Hindustan Times (Amritsar)

Covid-19: What you need to know today

- R Sukumar

I have referred to the Nomura India Business Resumption Index previously in this column – a measure of the extent to which business activities in the country have resumed, with 100 indicating the pre-pandemic (when was that?) level. In February, it was almost there. Now, around three months since, it is back to levels seen last June, after the hard lockdown ended but many of the restrictio­ns on movement and activities remained. In numerical terms, the index is at 64.5. That isn’t surprising. The lockdowns that most states have declared have put a damper on movement, consumptio­n, and business activities. It was clear many months ago that while countries could use a mix of economic measures to alleviate the financial distress caused by the coronaviru­s disease pandemic, the only sustainabl­e way to address the larger economic challenge was to simply focus on the health aspect. Put otherwise, crush the pandemic, and the economy will find its feet (with a little help). That is exactly what we are beginning to see in the US and the UK (despite cash handouts skewing the labour market in the former).

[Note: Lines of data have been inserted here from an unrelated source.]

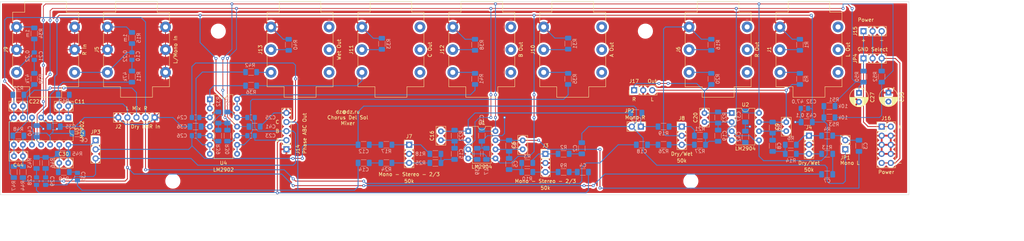
<source format=kicad_pcb>
(kicad_pcb (version 20211014) (generator pcbnew)

  (general
    (thickness 1.6)
  )

  (paper "A4")
  (layers
    (0 "F.Cu" signal)
    (31 "B.Cu" signal)
    (32 "B.Adhes" user "B.Adhesive")
    (33 "F.Adhes" user "F.Adhesive")
    (34 "B.Paste" user)
    (35 "F.Paste" user)
    (36 "B.SilkS" user "B.Silkscreen")
    (37 "F.SilkS" user "F.Silkscreen")
    (38 "B.Mask" user)
    (39 "F.Mask" user)
    (40 "Dwgs.User" user "User.Drawings")
    (41 "Cmts.User" user "User.Comments")
    (42 "Eco1.User" user "User.Eco1")
    (43 "Eco2.User" user "User.Eco2")
    (44 "Edge.Cuts" user)
    (45 "Margin" user)
    (46 "B.CrtYd" user "B.Courtyard")
    (47 "F.CrtYd" user "F.Courtyard")
    (48 "B.Fab" user)
    (49 "F.Fab" user)
    (50 "User.1" user)
    (51 "User.2" user)
    (52 "User.3" user)
    (53 "User.4" user)
    (54 "User.5" user)
    (55 "User.6" user)
    (56 "User.7" user)
    (57 "User.8" user)
    (58 "User.9" user)
  )

  (setup
    (stackup
      (layer "F.SilkS" (type "Top Silk Screen"))
      (layer "F.Paste" (type "Top Solder Paste"))
      (layer "F.Mask" (type "Top Solder Mask") (thickness 0.01))
      (layer "F.Cu" (type "copper") (thickness 0.035))
      (layer "dielectric 1" (type "core") (thickness 1.51) (material "FR4") (epsilon_r 4.5) (loss_tangent 0.02))
      (layer "B.Cu" (type "copper") (thickness 0.035))
      (layer "B.Mask" (type "Bottom Solder Mask") (thickness 0.01))
      (layer "B.Paste" (type "Bottom Solder Paste"))
      (layer "B.SilkS" (type "Bottom Silk Screen"))
      (copper_finish "None")
      (dielectric_constraints no)
    )
    (pad_to_mask_clearance 0)
    (pcbplotparams
      (layerselection 0x00010fc_ffffffff)
      (disableapertmacros false)
      (usegerberextensions false)
      (usegerberattributes true)
      (usegerberadvancedattributes false)
      (creategerberjobfile true)
      (svguseinch false)
      (svgprecision 6)
      (excludeedgelayer true)
      (plotframeref false)
      (viasonmask false)
      (mode 1)
      (useauxorigin false)
      (hpglpennumber 1)
      (hpglpenspeed 20)
      (hpglpendiameter 15.000000)
      (dxfpolygonmode true)
      (dxfimperialunits true)
      (dxfusepcbnewfont true)
      (psnegative false)
      (psa4output false)
      (plotreference true)
      (plotvalue false)
      (plotinvisibletext false)
      (sketchpadsonfab false)
      (subtractmaskfromsilk true)
      (outputformat 1)
      (mirror false)
      (drillshape 0)
      (scaleselection 1)
      (outputdirectory "DelSol_Mixer-Gerbers/")
    )
  )

  (net 0 "")
  (net 1 "GND")
  (net 2 "/1{slash}2")
  (net 3 "/Wet Mix")
  (net 4 "Net-(C2-Pad2)")
  (net 5 "Net-(C3-Pad1)")
  (net 6 "Net-(C3-Pad2)")
  (net 7 "/A")
  (net 8 "Net-(C4-Pad2)")
  (net 9 "Net-(C5-Pad1)")
  (net 10 "Net-(C5-Pad2)")
  (net 11 "/Dry L")
  (net 12 "Net-(C7-Pad2)")
  (net 13 "Net-(C8-Pad1)")
  (net 14 "Net-(C8-Pad2)")
  (net 15 "Net-(C10-Pad1)")
  (net 16 "Net-(C10-Pad2)")
  (net 17 "Net-(C11-Pad1)")
  (net 18 "Net-(C12-Pad2)")
  (net 19 "Net-(C13-Pad1)")
  (net 20 "Net-(C13-Pad2)")
  (net 21 "/C")
  (net 22 "Net-(C14-Pad2)")
  (net 23 "Net-(C15-Pad1)")
  (net 24 "Net-(C15-Pad2)")
  (net 25 "/Dry R")
  (net 26 "Net-(C18-Pad2)")
  (net 27 "Net-(C19-Pad1)")
  (net 28 "Net-(C19-Pad2)")
  (net 29 "Net-(C21-Pad1)")
  (net 30 "Net-(C21-Pad2)")
  (net 31 "Net-(C22-Pad1)")
  (net 32 "Net-(C23-Pad2)")
  (net 33 "Net-(C24-Pad2)")
  (net 34 "/B")
  (net 35 "Net-(C25-Pad2)")
  (net 36 "Net-(C26-Pad2)")
  (net 37 "Net-(C28-Pad2)")
  (net 38 "Net-(C29-Pad2)")
  (net 39 "Net-(C30-Pad1)")
  (net 40 "Net-(C30-Pad2)")
  (net 41 "Net-(C31-Pad2)")
  (net 42 "/V+")
  (net 43 "/V-")
  (net 44 "Net-(J1-PadR)")
  (net 45 "unconnected-(J1-PadRN)")
  (net 46 "unconnected-(J1-PadSN)")
  (net 47 "Net-(J1-PadT)")
  (net 48 "unconnected-(J1-PadTN)")
  (net 49 "/Dry Mix")
  (net 50 "Net-(J3-Pad1)")
  (net 51 "Net-(J3-Pad3)")
  (net 52 "Net-(J4-Pad1)")
  (net 53 "Net-(J4-Pad3)")
  (net 54 "Net-(J6-PadR)")
  (net 55 "unconnected-(J6-PadRN)")
  (net 56 "unconnected-(J6-PadSN)")
  (net 57 "Net-(J6-PadT)")
  (net 58 "unconnected-(J6-PadTN)")
  (net 59 "Net-(J7-Pad1)")
  (net 60 "Net-(J7-Pad3)")
  (net 61 "Net-(J8-Pad1)")
  (net 62 "Net-(J8-Pad3)")
  (net 63 "Net-(J10-PadR)")
  (net 64 "unconnected-(J10-PadRN)")
  (net 65 "unconnected-(J10-PadSN)")
  (net 66 "Net-(J10-PadT)")
  (net 67 "unconnected-(J10-PadTN)")
  (net 68 "Net-(J11-PadR)")
  (net 69 "unconnected-(J11-PadRN)")
  (net 70 "unconnected-(J11-PadSN)")
  (net 71 "Net-(J11-PadT)")
  (net 72 "unconnected-(J11-PadTN)")
  (net 73 "Net-(J12-PadR)")
  (net 74 "unconnected-(J12-PadRN)")
  (net 75 "unconnected-(J12-PadSN)")
  (net 76 "Net-(J12-PadT)")
  (net 77 "unconnected-(J12-PadTN)")
  (net 78 "Net-(J13-PadR)")
  (net 79 "unconnected-(J13-PadRN)")
  (net 80 "unconnected-(J13-PadSN)")
  (net 81 "Net-(J13-PadT)")
  (net 82 "unconnected-(J13-PadTN)")
  (net 83 "+15V")
  (net 84 "-15V")
  (net 85 "Net-(R35-Pad1)")
  (net 86 "Net-(R36-Pad1)")
  (net 87 "Net-(R41-Pad1)")
  (net 88 "Net-(R42-Pad1)")
  (net 89 "Net-(C44-Pad1)")
  (net 90 "/Out L")
  (net 91 "/Out R")

  (footprint "Connector_PinHeader_2.54mm:PinHeader_1x03_P2.54mm_Vertical" (layer "F.Cu") (at 238.76 52.07))

  (footprint "MountingHole:MountingHole_3.2mm_M3" (layer "F.Cu") (at 205.74 64.77))

  (footprint "Connector_Audio:Jack_6.35mm_Neutrik_NMJ6HCD2_Horizontal" (layer "F.Cu") (at 88.405 34.375 90))

  (footprint "Connector_PinHeader_2.54mm:PinHeader_1x03_P2.54mm_Vertical" (layer "F.Cu") (at 127 54.61))

  (footprint "Capacitor_THT:CP_Radial_D5.0mm_P2.50mm" (layer "F.Cu") (at 260.985 40.045 -90))

  (footprint "Connector_PinHeader_2.54mm:PinHeader_1x03_P2.54mm_Vertical" (layer "F.Cu") (at 254 22.86 90))

  (footprint "Connector_Audio:Jack_6.35mm_Neutrik_NMJ6HCD2_Horizontal" (layer "F.Cu") (at 230.645 34.375 90))

  (footprint "Connector_Audio:Jack_6.35mm_Neutrik_NMJ6HCD2_Horizontal" (layer "F.Cu") (at 139.205 34.375 90))

  (footprint "Capacitor_THT:C_Disc_D5.0mm_W2.5mm_P2.50mm" (layer "F.Cu") (at 135.89 53.34 90))

  (footprint "Connector_Audio:Jack_6.35mm_Neutrik_NMJ6HCD2_Horizontal" (layer "F.Cu") (at 205.245 34.375 90))

  (footprint "Connector_PinHeader_2.54mm:PinHeader_2x05_P2.54mm_Vertical" (layer "F.Cu") (at 259.075 49.535))

  (footprint "Connector_PinHeader_2.54mm:PinHeader_1x05_P2.54mm_Vertical" (layer "F.Cu") (at 55.875 46.99 -90))

  (footprint "Capacitor_THT:C_Disc_D5.0mm_W2.5mm_P2.50mm" (layer "F.Cu") (at 209.55 48.26 90))

  (footprint "MountingHole:MountingHole_3.2mm_M3" (layer "F.Cu") (at 73.66 22.86))

  (footprint "Connector_Audio:Jack_6.35mm_Neutrik_NMJ6HCD2_Horizontal" (layer "F.Cu") (at 17.285 34.375 90))

  (footprint "Capacitor_THT:C_Disc_D5.0mm_W2.5mm_P2.50mm" (layer "F.Cu") (at 29.21 43.815))

  (footprint "Connector_PinHeader_2.54mm:PinHeader_1x02_P2.54mm_Vertical" (layer "F.Cu") (at 191.77 49.53 -90))

  (footprint "Connector_PinHeader_2.54mm:PinHeader_1x02_P2.54mm_Vertical" (layer "F.Cu") (at 248.92 55.88 180))

  (footprint "MountingHole:MountingHole_3.2mm_M3" (layer "F.Cu") (at 193.04 22.86))

  (footprint "Connector_Audio:Jack_6.35mm_Neutrik_NMJ6HCD2_Horizontal" (layer "F.Cu") (at 164.605 34.375 90))

  (footprint "Capacitor_THT:C_Disc_D5.0mm_W2.5mm_P2.50mm" (layer "F.Cu") (at 29.215 59.7))

  (footprint "Connector_Audio:Jack_6.35mm_Neutrik_NMJ6HCD2_Horizontal" (layer "F.Cu") (at 42.685 34.375 90))

  (footprint "Connector_PinHeader_2.54mm:PinHeader_1x03_P2.54mm_Vertical" (layer "F.Cu") (at 39.37 53.355))

  (footprint "MountingHole:MountingHole_3.2mm_M3" (layer "F.Cu") (at 60.96 64.77))

  (footprint "Package_DIP:DIP-8_W7.62mm" (layer "F.Cu") (at 217.18 45.73))

  (footprint "Connector_PinHeader_2.54mm:PinHeader_1x03_P2.54mm_Vertical" (layer "F.Cu") (at 203.2 49.53))

  (footprint "Package_DIP:DIP-14_W7.62mm" (layer "F.Cu") (at 71.3 41.91))

  (footprint "Package_DIP:DIP-8_W7.62mm" (layer "F.Cu") (at 143.52 50.81))

  (footprint "Capacitor_THT:C_Disc_D5.0mm_W2.5mm_P2.50mm" (layer "F.Cu") (at 158.75 55.88 90))

  (footprint "Connector_PinHeader_2.54mm:PinHeader_1x03_P2.54mm_Vertical" (layer "F.Cu") (at 254 30.48 90))

  (footprint "Package_DIP:DIP-14_W7.62mm" (layer "F.Cu") (at 31.755 47 -90))

  (footprint "Capacitor_THT:CP_Radial_D5.0mm_P2.50mm" (layer "F.Cu") (at 252.73 40.109888 -90))

  (footprint "Capacitor_THT:C_Disc_D5.0mm_W2.5mm_P2.50mm" (layer "F.Cu") (at 232.41 50.8 90))

  (footprint "Connector_PinHeader_2.54mm:PinHeader_1x03_P2.54mm_Vertical" (layer "F.Cu") (at 189.88 39.37 90))

  (footprint "Connector_PinHeader_2.54mm:PinHeader_1x03_P2.54mm_Vertical" (layer "F.Cu") (at 165.1 57.165))

  (footprint "Capacitor_THT:C_Disc_D5.0mm_W2.5mm_P2.50mm" (layer "F.Cu") (at 19.05 57.785 180))

  (footprint "Connector_PinHeader_2.54mm:PinHeader_1x05_P2.54mm_Vertical" (layer "F.Cu") (at 92.71 55.88 180))

  (footprint "Connector_Audio:Jack_6.35mm_Neutrik_NMJ6HCD2_Horizontal" (layer "F.Cu") (at 113.805 34.375 90))

  (footprint "Capacitor_THT:C_Disc_D5.0mm_W2.5mm_P2.50mm" (layer "F.Cu") (at 19.03 43.815 180))

  (footprint "Resistor_SMD:R_1206_3216Metric_Pad1.30x1.75mm_HandSolder" (layer "B.Cu") (at 16.51 62.24 90))

  (footprint "Resistor_SMD:R_1206_3216Metric_Pad1.30x1.75mm_HandSolder" (layer "B.Cu") (at 254 35.56 -90))

  (footprint "Capacitor_SMD:C_1206_3216Metric_Pad1.33x1.80mm_HandSolder" (layer "B.Cu")
    (tedit 5F68FEEF) (tstamp 07ed4dbd-618e-4954-8f2c-b7e0ce5dba78)
    (at 114.3 54.61)
    (descr "Capacitor SMD 1206 (3216 Metric), square (rectangular) end terminal, IPC_7351 nominal with elongated pad for handsoldering. (Body size source: IPC-SM-782 page 76, https://www.pcb-3d.com/wordpress/wp-content/uploads/ipc-sm-782a_amendment_1_and_2.pdf), generated with kicad-footprint-generator")
    (tags "capacitor handsolder")
    (property "Sheetfile" "DelSol_Mixer.k
... [978819 chars truncated]
</source>
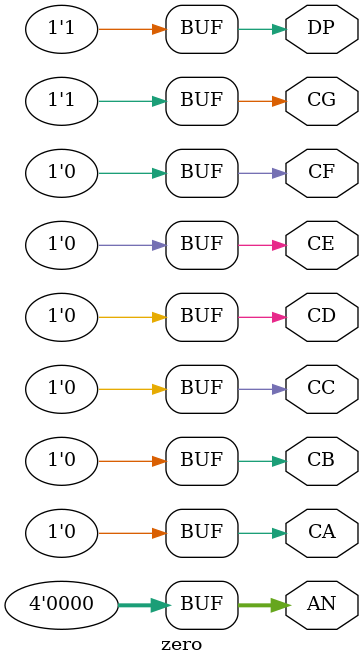
<source format=v>
`timescale 1ns / 1ps
module zero(
    output CA,
    output CB,
    output CC,
    output CD,
    output CE,
    output CF,
    output CG,
    output DP,
    output [3:0] AN
    );
assign CA=0;
assign CB=0;
assign CC=0;
assign CD=0;
assign CE=0;
assign CF=0;
assign CG=1;
assign DP=1;
assign AN[0]=0;
assign AN[1]=0;
assign AN[2]=0;
assign AN[3]=0;

endmodule

</source>
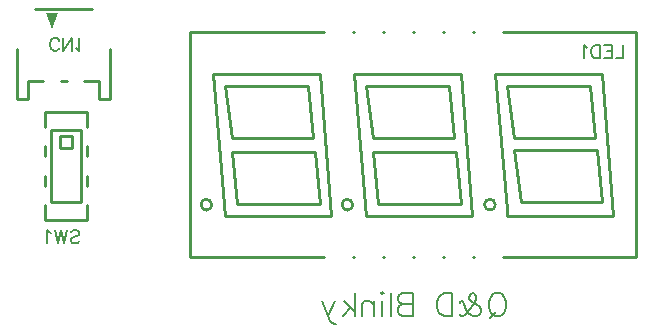
<source format=gbo>
G04 Layer: BottomSilkscreenLayer*
G04 EasyEDA v6.5.29, 2023-07-18 11:10:11*
G04 46a78cb779de4c589d7e1b01d2e58bcc,4bfb672c99b74c95bcb02992393faf10,10*
G04 Gerber Generator version 0.2*
G04 Scale: 100 percent, Rotated: No, Reflected: No *
G04 Dimensions in millimeters *
G04 leading zeros omitted , absolute positions ,4 integer and 5 decimal *
%FSLAX45Y45*%
%MOMM*%

%ADD10C,0.2032*%
%ADD11C,0.1524*%
%ADD12C,0.2540*%

%LPD*%
D10*
X7474920Y6961446D02*
G01*
X7493393Y6952211D01*
X7511864Y6933737D01*
X7521102Y6915264D01*
X7530338Y6887555D01*
X7530338Y6841375D01*
X7521102Y6813664D01*
X7511864Y6795193D01*
X7493393Y6776720D01*
X7474920Y6767484D01*
X7437973Y6767484D01*
X7419502Y6776720D01*
X7401029Y6795193D01*
X7391793Y6813664D01*
X7382555Y6841375D01*
X7382555Y6887555D01*
X7391793Y6915264D01*
X7401029Y6933737D01*
X7419502Y6952211D01*
X7437973Y6961446D01*
X7474920Y6961446D01*
X7447211Y6804428D02*
G01*
X7391793Y6749011D01*
X7136869Y6878320D02*
G01*
X7136869Y6887555D01*
X7146104Y6896793D01*
X7155342Y6896793D01*
X7164577Y6887555D01*
X7173813Y6869084D01*
X7192286Y6822902D01*
X7210760Y6795193D01*
X7229233Y6776720D01*
X7247704Y6767484D01*
X7284651Y6767484D01*
X7303122Y6776720D01*
X7312360Y6785955D01*
X7321595Y6804428D01*
X7321595Y6822902D01*
X7312360Y6841375D01*
X7303122Y6850611D01*
X7238469Y6887555D01*
X7229233Y6896793D01*
X7219995Y6915264D01*
X7219995Y6933737D01*
X7229233Y6952211D01*
X7247704Y6961446D01*
X7266177Y6952211D01*
X7275413Y6933737D01*
X7275413Y6915264D01*
X7266177Y6887555D01*
X7247704Y6859846D01*
X7201522Y6795193D01*
X7183051Y6776720D01*
X7164577Y6767484D01*
X7146104Y6767484D01*
X7136869Y6776720D01*
X7136869Y6785955D01*
X7075909Y6961446D02*
G01*
X7075909Y6767484D01*
X7075909Y6961446D02*
G01*
X7011253Y6961446D01*
X6983544Y6952211D01*
X6965073Y6933737D01*
X6955835Y6915264D01*
X6946600Y6887555D01*
X6946600Y6841375D01*
X6955835Y6813664D01*
X6965073Y6795193D01*
X6983544Y6776720D01*
X7011253Y6767484D01*
X7075909Y6767484D01*
X6743400Y6961446D02*
G01*
X6743400Y6767484D01*
X6743400Y6961446D02*
G01*
X6660273Y6961446D01*
X6632562Y6952211D01*
X6623326Y6942975D01*
X6614091Y6924502D01*
X6614091Y6906028D01*
X6623326Y6887555D01*
X6632562Y6878320D01*
X6660273Y6869084D01*
X6743400Y6869084D02*
G01*
X6660273Y6869084D01*
X6632562Y6859846D01*
X6623326Y6850611D01*
X6614091Y6832137D01*
X6614091Y6804428D01*
X6623326Y6785955D01*
X6632562Y6776720D01*
X6660273Y6767484D01*
X6743400Y6767484D01*
X6553131Y6961446D02*
G01*
X6553131Y6767484D01*
X6492171Y6961446D02*
G01*
X6482933Y6952211D01*
X6473697Y6961446D01*
X6482933Y6970684D01*
X6492171Y6961446D01*
X6482933Y6896793D02*
G01*
X6482933Y6767484D01*
X6412738Y6896793D02*
G01*
X6412738Y6767484D01*
X6412738Y6859846D02*
G01*
X6385029Y6887555D01*
X6366555Y6896793D01*
X6338846Y6896793D01*
X6320373Y6887555D01*
X6311138Y6859846D01*
X6311138Y6767484D01*
X6250177Y6961446D02*
G01*
X6250177Y6767484D01*
X6157813Y6896793D02*
G01*
X6250177Y6804428D01*
X6213233Y6841375D02*
G01*
X6148577Y6767484D01*
X6078382Y6896793D02*
G01*
X6022962Y6767484D01*
X5967544Y6896793D02*
G01*
X6022962Y6767484D01*
X6041435Y6730537D01*
X6059909Y6712064D01*
X6078382Y6702828D01*
X6087618Y6702828D01*
D11*
X8521700Y9061894D02*
G01*
X8521700Y8952928D01*
X8521700Y8952928D02*
G01*
X8459470Y8952928D01*
X8425179Y9061894D02*
G01*
X8425179Y8952928D01*
X8425179Y9061894D02*
G01*
X8357615Y9061894D01*
X8425179Y9010078D02*
G01*
X8383524Y9010078D01*
X8425179Y8952928D02*
G01*
X8357615Y8952928D01*
X8323325Y9061894D02*
G01*
X8323325Y8952928D01*
X8323325Y9061894D02*
G01*
X8286750Y9061894D01*
X8271256Y9056814D01*
X8260841Y9046400D01*
X8255761Y9035986D01*
X8250427Y9020238D01*
X8250427Y8994330D01*
X8255761Y8978836D01*
X8260841Y8968422D01*
X8271256Y8958008D01*
X8286750Y8952928D01*
X8323325Y8952928D01*
X8216138Y9041066D02*
G01*
X8205724Y9046400D01*
X8190229Y9061894D01*
X8190229Y8952928D01*
X3845280Y7478509D02*
G01*
X3855694Y7488923D01*
X3871188Y7494003D01*
X3892016Y7494003D01*
X3907510Y7488923D01*
X3917924Y7478509D01*
X3917924Y7468095D01*
X3912844Y7457681D01*
X3907510Y7452347D01*
X3897096Y7447267D01*
X3865854Y7436853D01*
X3855694Y7431773D01*
X3850360Y7426439D01*
X3845280Y7416025D01*
X3845280Y7400531D01*
X3855694Y7390117D01*
X3871188Y7385037D01*
X3892016Y7385037D01*
X3907510Y7390117D01*
X3917924Y7400531D01*
X3810990Y7494003D02*
G01*
X3784828Y7385037D01*
X3758920Y7494003D02*
G01*
X3784828Y7385037D01*
X3758920Y7494003D02*
G01*
X3733012Y7385037D01*
X3707104Y7494003D02*
G01*
X3733012Y7385037D01*
X3672814Y7473175D02*
G01*
X3662400Y7478509D01*
X3646652Y7494003D01*
X3646652Y7385037D01*
X3747515Y9041892D02*
G01*
X3742181Y9031478D01*
X3731768Y9021063D01*
X3721608Y9015984D01*
X3700779Y9015984D01*
X3690365Y9021063D01*
X3679952Y9031478D01*
X3674618Y9041892D01*
X3669538Y9057639D01*
X3669538Y9083547D01*
X3674618Y9099042D01*
X3679952Y9109455D01*
X3690365Y9119870D01*
X3700779Y9124950D01*
X3721608Y9124950D01*
X3731768Y9119870D01*
X3742181Y9109455D01*
X3747515Y9099042D01*
X3781806Y9015984D02*
G01*
X3781806Y9124950D01*
X3781806Y9015984D02*
G01*
X3854450Y9124950D01*
X3854450Y9015984D02*
G01*
X3854450Y9124950D01*
X3888740Y9036812D02*
G01*
X3899154Y9031478D01*
X3914647Y9015984D01*
X3914647Y9124950D01*
G36*
X3634587Y9335617D02*
G01*
X3684625Y9195612D01*
X3734612Y9335617D01*
G37*
D12*
X5985586Y7269114D02*
G01*
X5982886Y7269114D01*
X6239586Y7269226D02*
G01*
X6231813Y7269223D01*
X6493586Y7269337D02*
G01*
X6485813Y7269335D01*
X6747586Y7269449D02*
G01*
X6739813Y7269444D01*
X7001586Y7269558D02*
G01*
X6993813Y7269556D01*
X7255586Y7269670D02*
G01*
X7247813Y7269667D01*
X7509687Y7269782D02*
G01*
X7501813Y7269779D01*
X5985586Y9169780D02*
G01*
X5981700Y9169780D01*
X6239586Y9169780D02*
G01*
X6231813Y9169780D01*
X6493586Y9169780D02*
G01*
X6485813Y9169780D01*
X6747586Y9169780D02*
G01*
X6739813Y9169780D01*
X7001586Y9169780D02*
G01*
X6993813Y9169780D01*
X7255586Y9169780D02*
G01*
X7247813Y9169780D01*
X7504513Y9169780D02*
G01*
X7501813Y9169780D01*
X8633693Y7269782D02*
G01*
X7509687Y7269782D01*
X5982886Y7269114D02*
G01*
X4853706Y7269782D01*
X4853706Y7269784D01*
X5981700Y9169780D02*
G01*
X4853706Y9169780D01*
X4853706Y9169783D01*
X8633693Y9169780D02*
G01*
X7504513Y9169780D01*
X8339747Y7738811D02*
G01*
X8299747Y8178810D01*
X7599748Y8178810D01*
X7659748Y7738811D01*
X8339747Y7738811D02*
G01*
X7659748Y7738811D01*
X8278997Y8279782D02*
G01*
X7598999Y8279782D01*
X8339074Y8819730D02*
G01*
X7438897Y8819730D01*
X7534402Y7673936D01*
X7534402Y7673936D01*
X7538974Y7619834D01*
X8438895Y7619834D01*
X8339074Y8819730D01*
X8278997Y8279782D02*
G01*
X8238997Y8719781D01*
X7538999Y8719781D01*
X7598999Y8279782D01*
X5911397Y8159783D02*
G01*
X5951397Y7719783D01*
X5251399Y7719783D01*
X5211399Y8159783D01*
X5231399Y8159783D01*
X5891397Y8279782D02*
G01*
X5851397Y8719781D01*
X5151399Y8719781D01*
X5211399Y8279782D01*
X5911397Y8159783D02*
G01*
X5231399Y8159783D01*
X5891397Y8279782D02*
G01*
X5211399Y8279782D01*
X5951397Y8819781D02*
G01*
X5051399Y8819781D01*
X5151399Y7619784D01*
X6051397Y7619784D01*
X5951397Y8819781D01*
X7105197Y8159783D02*
G01*
X7145197Y7719783D01*
X6445199Y7719783D01*
X6405199Y8159783D01*
X6425199Y8159783D01*
X7085197Y8279782D02*
G01*
X7045197Y8719781D01*
X6345199Y8719781D01*
X6405199Y8279782D01*
X7105197Y8159783D02*
G01*
X6425199Y8159783D01*
X7085197Y8279782D02*
G01*
X6405199Y8279782D01*
X7145197Y8819781D02*
G01*
X6245199Y8819781D01*
X6345199Y7619784D01*
X7245197Y7619784D01*
X7145197Y8819781D01*
X8633693Y7269782D02*
G01*
X8633693Y9169780D01*
X4853706Y9169783D02*
G01*
X4853706Y7269784D01*
X3855199Y8293100D02*
G01*
X3753599Y8293100D01*
X3753599Y8191500D01*
X3855199Y8191500D01*
X3855199Y8293100D01*
X3931399Y8343900D02*
G01*
X3677399Y8343900D01*
X3677399Y7734300D01*
X3931399Y7734300D01*
X3931399Y8343900D01*
X3624397Y8499096D02*
G01*
X3624397Y8371657D01*
X3624397Y8206541D02*
G01*
X3624397Y8121655D01*
X3624397Y7956544D02*
G01*
X3624397Y7871655D01*
X3624397Y7706545D02*
G01*
X3626611Y7581900D01*
X3982199Y7581900D02*
G01*
X3982199Y7707155D01*
X3982199Y7871045D02*
G01*
X3982199Y7957154D01*
X3982199Y8121045D02*
G01*
X3982199Y8207154D01*
X3982199Y8371044D02*
G01*
X3982199Y8499096D01*
X3624397Y8499096D02*
G01*
X3982211Y8499096D01*
X3982199Y7581900D02*
G01*
X3624397Y7581900D01*
X3611372Y8763203D02*
G01*
X3484625Y8763203D01*
X3484625Y8605723D01*
X3389629Y8605723D01*
X3811485Y8763099D02*
G01*
X3757714Y8763099D01*
X4179600Y8605601D02*
G01*
X4084599Y8605601D01*
X4084599Y8763099D01*
X3957713Y8763099D01*
X4179600Y8605601D02*
G01*
X4179600Y9027482D01*
X4024599Y9365599D02*
G01*
X3544600Y9365599D01*
X3389599Y8605601D02*
G01*
X3389599Y9027482D01*
G75*
G01
X6232195Y7711770D02*
G03X6232195Y7711770I-45796J0D01*
G75*
G01
X5038395Y7711770D02*
G03X5038395Y7711770I-45796J0D01*
G75*
G01
X7438695Y7711770D02*
G03X7438695Y7711770I-45796J0D01*
M02*

</source>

Given what’s happening in India, it is becoming clear that 2021-22 (or at least the first half of the financial year, and that’s in the best-case scenario) will not be the year of the great bounce-back everyone (including this columnist) expected. Back when those projection­s of doubledigi­t economic growth in the year were made, the pandemic was under control (just around 10,000 cases on average across India), and the country had started vaccinatin­g people (it launched its drive as early as January). But carelessne­ss, complacenc­y, poor science, wrong priorities, and a botched vaccine drive (compounded by stubbornne­ss in correcting the course) have resulted in things spiralling out of control. It was almost as if Edward Murphy Jr (of the famous law) was writing the script. HT reported on Tuesday that around 80% of India’s population is living under some form of lockdown. That is likely to continue till at least the end of the month – and there is a high probabilit­y that more than half the country’s population continues to live that way till the middle of June. The first quarter then, is pretty much a washout, although the base effect (the economy contracted by almost a fourth in the first quarter of 2020-21) may mean it still ends up showing some growth. Through April, economists and analysts refused to revisit their projection­s of double-digit growth in India, but they will have to acknowledg­e the reality on the ground sometime soon (some have already begun doing so). India is definitely not going to show the 25%-plus growth in the April-June quarter that the Reserve Bank of India predicted not too long back.

Will the second quarter be any better? It will likely be. With the learnings of the second wave behind them, state government­s will insist on the continuati­on of non-pharmaceut­ical interventi­ons such as the wearing of masks and social distancing, and they are also unlikely to allow large events. But things will not return to normal unless the majority of the population has been vaccinated. And that, given the country’s current vaccine strategy (there doesn’t seem to be one), the pace of vaccinatio­ns (over 1.9 million on average every day over the past week), and the supply situation (India will be short of vaccines for at least a few months, perhaps even longer), could take till early 2022. Until then, as I recently wrote in this space, states will have to be open to declaring statewide or more localised lockdowns every time there is a flare-up, which will be ever so often, especially given the emergence of more infectious variants of the Sars-CoV-2 virus that causes Covid-19. They will also have to place restrictio­ns on movement and activities that will not bode well for business. I’m tempted to channel Burns via Wodehouse and speak about the best laid plans “gang aft agley”, only, in this case, there doesn’t seem to have been one – a plan, that is.